Beaucoup de souvenirs sont restés éparpillés dans ma mémoire. Ils sont liés à des lieux. Il est peut-être utile d’expliquer la vie de quartier dans les années cinquante ou soixante à Casablanca . Les familles n’étaient pas isolées. Lorsqu’une personnes trouvait une maison quelque part, elle cherchait à attirer des membres de la famille ou de la tribu pour venir habiter à côté d’elle.
On s’est alors retrouvés quelque sept ou huit familles à habiter dans le même quartier de Bouchentouf. La maison d’un oncle était collée à la nôtre avec une fenêtre ouverte sur les deux terrasses. Se retrouver dans cet environnement spatial est une chance extraordinaire pour un enfant. Aller d’une maison à l’autre , gravir tous ses escaliers, sauter d’une terrasse à l’autre, vivre dans plusieurs rues, rencontrer des cousins germains, proches ou lointains ainsi que leurs amis, découvrir chaque jour de nouvelles choses. Je rentrais à la maison fatigué et attendant le lendemain.
Les souvenirs précis qui restent sont liés au bouquiniste d’une place à côté de l’école Razouq, il s’appelait Ba Omar. On empruntait chez lui des livres de bandes dessinées à un rial la journée: Rodéo, Kiwi, Akim, Zembla, Blek le roc. Les enfants venaient chez lui de plusieurs quartiers. Ils y avaient quatre marchands de BD à Derb Sultan, mais il était le plus connu. D’abord parce qu’il avait les BD les plus récentes et ensuite parce qu’il savait raconter des histoires, surtout ses démêlées avec la police lorsqu’il rentrait soul chez lui.
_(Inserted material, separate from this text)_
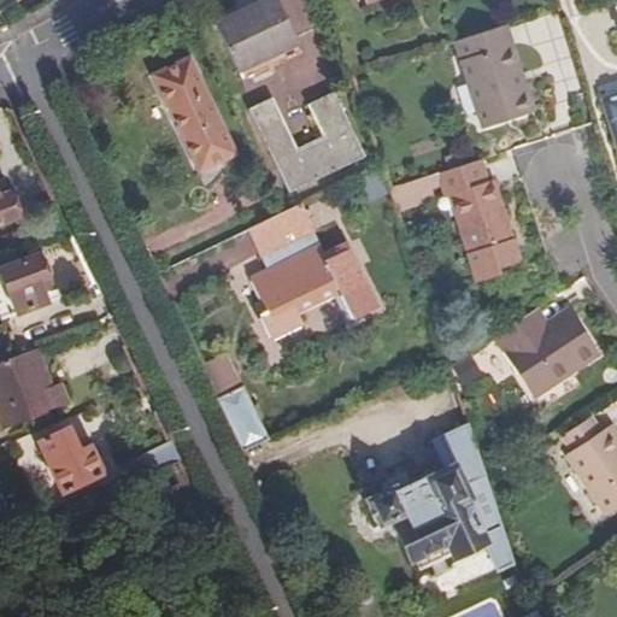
[(238,71),(297,43),(276,0),(271,0),(216,25),(238,71)]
Je prenais mon temps pour choisir une BD en l’écoutant raconter à un de ses amis ou client adulte une de ses aventures. Pour un rial de la location de BD, j’avais droit à une histoire dessinée et écrite et à une autre entendue, mais pas moins intéressante.

Quel est l’événement qui vous a marqué le plus durant cette période?
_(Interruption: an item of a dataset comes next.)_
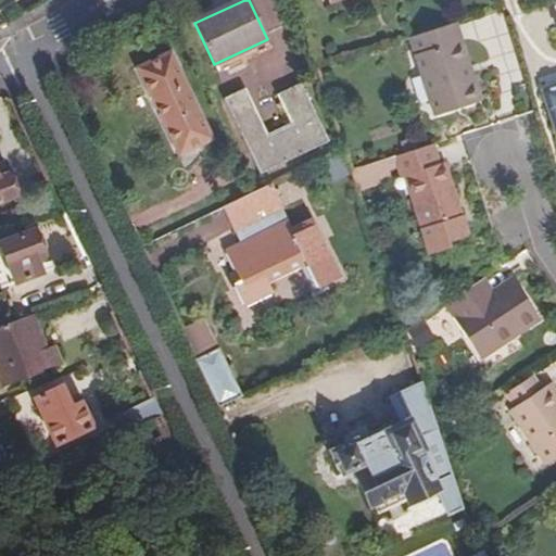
[(415,36),(411,37),(436,115),(478,102),(465,63),(471,61),(460,23),(415,36)]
Les années soixante sont des années de transformations importantes pour le Maroc et pour une ville comme Casablanca. Ces transformations ont été vécues par chacun d’une certaine manière dans les quartiers de villes. Pour ma part, il y avait deux événements marquants. Le premier qui a marqué toute une génération c’est celui de mars 65 qui va faire basculer le Maroc vers l’état d’exception. L’évènement a fait des centaines de morts et de blessés. Il a commencé  d’une manière imprévisible dans les lycées pour enflammer toute la ville. Mon père est venu nous chercher tôt de l’école pour nous ramener à la maison pour n’en sortir qu’à la fin des événements. On entendait des balles siffler, je ne comprenais pas grand-chose.Quelques jours après, lorsqu’on a recommencé à sortir, j’a rencontré un ami qui, tristement, me raconta que son grand frère qui était dans la rue, a été touché par une balle et il s’est vidé de son sang sans qu’il trouve secours. Je ne comprenais toujours pas le sens de tout cela, mais je partageais sa tristesse. Après 65 ans, mes souvenirs du quartier sont devenus plus opaques, je ne retenais plus grand-chose.
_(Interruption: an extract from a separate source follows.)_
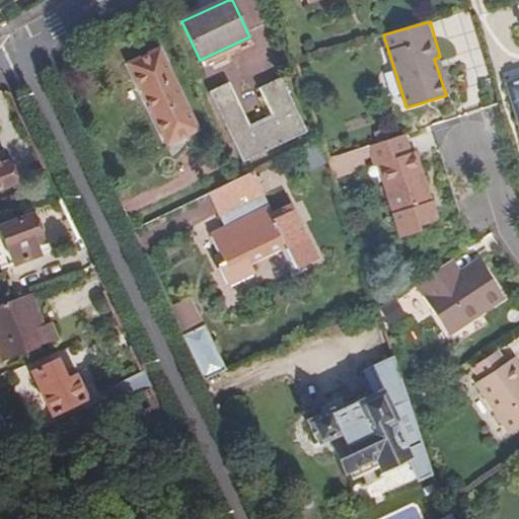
[(254,49),(249,36),(200,60),(206,72),(254,49)]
Qu’est-ce qui distingue Derb Sultan des autres quartiers de Casablanca?
Derb Sultan appartient aux vieux quartiers de Casablanca avec la Médina, Derb Ghallef et Hay Mohammadi, ce sont des lieux d’effervescence, de mouvement et sont composés d’un ensemble de sous quartiers. Derb Sultan a eu aussi la particularité d’intégrer plusieurs catégories sociales et plusieurs types d’activités. Aujourd’hui c’est un grand quartier populaire. Avec des activités commerçantes disparates. Dans Derb Sultan des années soixante, les maisons étaient habitées par leurs propriétaires, qui les avaient construites.  Aujourd’hui, ces maisons ont été subdivisées et sous louées , les terrasses ont été construites en tôles. De nouvelles formes de bidonvilles ont vu le jour. Le quartier s’est densifié, paupérisé, les jeunes attendent. Les gens ont l’impression d’avoir subi une chute sociale. Il reste le Raja, les commerces de Grigouane et de Qoréa, Garage Allal, les rudes traversées des Kissarias. A Derb Sultan, les cinémas ont fermé et Oum Keltoum s’est tue.